Francisco Gomes de Amorim (1827-1891), que foi para o Brasil com 10 anos, mal sabendo ler, num instante dedicou-se à leitura e aprendeu com uma rapidez impressionante. Diz ele na Introdução deste livro:
“Eu nunca tinha lido se não dois livros (nessa altura teria 11 ou 12 anos), quando meu irmão me emprestou... os Lusíadas de Camões. A revolução produzida no meu espírito por essa leitura foi tal que, antes de a ter concluído passei à porta de um livreiro e pedi a quem ia comigo que me emprestasse dinheiro para comprar um exemplar... que o meu irmão teve que pagar! Em poucos dias eu sabia Os Lusíadas todos de cór, e com o meu irmão passávamos horas declamando o poema inteiro, porque o meu irmão o tinha já também decorado.
Mais tarde, cansado da vida de empregado de comércio interna-se, sozinho na Amazônia, com 13 anos, onde raros eram os que sabiam ler ou que tivessem livros. “Os Lusíadas” foram a sua leitura, diária, durante alguns anos, até ao dia em que encontrou dentro de uma oca, onde ninguém sabia ler, dentro de um cesto, o famoso poema “Camões” de Almeida Garrett, que o fez abandonar a floresta e regressar a Portugal.
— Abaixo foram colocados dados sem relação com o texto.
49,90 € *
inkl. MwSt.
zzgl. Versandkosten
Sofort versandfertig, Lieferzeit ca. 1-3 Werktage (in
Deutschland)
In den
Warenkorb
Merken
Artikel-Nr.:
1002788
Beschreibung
Nunca largou Camões e reuniu uma importante biblioteca sobre o grande Épico, vindo a encontrar diferenças impensáveis entre as várias edições de “Os Lusíadas”. Resolveu, bem tarde, publicar as suas conclusões, que foram mal recebidas pelos “intelectuais” porque não aceitavam que um escritor, mesmo já consagrado, mas não académico, “se atrevesse” a comentar o obra mestra da língua portuguesas. Os sábios-burros.
Este seu trabalho, em dois volumes é muitíssimo interessante.
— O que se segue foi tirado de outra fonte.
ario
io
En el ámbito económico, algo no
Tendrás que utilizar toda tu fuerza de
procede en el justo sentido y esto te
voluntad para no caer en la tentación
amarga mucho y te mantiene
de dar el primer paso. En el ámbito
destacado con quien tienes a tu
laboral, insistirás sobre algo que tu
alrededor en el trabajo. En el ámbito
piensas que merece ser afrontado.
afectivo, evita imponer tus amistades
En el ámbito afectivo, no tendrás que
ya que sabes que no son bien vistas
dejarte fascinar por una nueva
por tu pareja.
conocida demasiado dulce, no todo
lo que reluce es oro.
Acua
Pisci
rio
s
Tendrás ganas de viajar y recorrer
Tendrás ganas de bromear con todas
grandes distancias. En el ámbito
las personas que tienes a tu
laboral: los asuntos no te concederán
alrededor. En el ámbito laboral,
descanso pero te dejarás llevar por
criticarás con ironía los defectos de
Seguem-se imagens da Igreja de Sant’Ana
 
03/11/2020
(440 anos após a morte de Camões, 496 de Vasco da Gama e 515 de Afonso de Albuquerque)  
 
Convento e a porta nova

Igreja e a porta que fecharam

 
Vê-se, por cima da palavra Convento, a porta nova. A que taparam dava para a Calçada de Sant’Ana.
Com o ponto negro quis o autor mostrar onde estiveram os ossos de Camões. Jamais ali!


Da Revista Ocidente, 1899 – Vê-se na primeira imagem a porta que foi fechada, a que ora se chama convento ora igreja, e jamais os restos de Camões estiveram onde aqui se mostra, e o disparate vai até na imagem da janela que daria para o coro, conforme indicado na planta.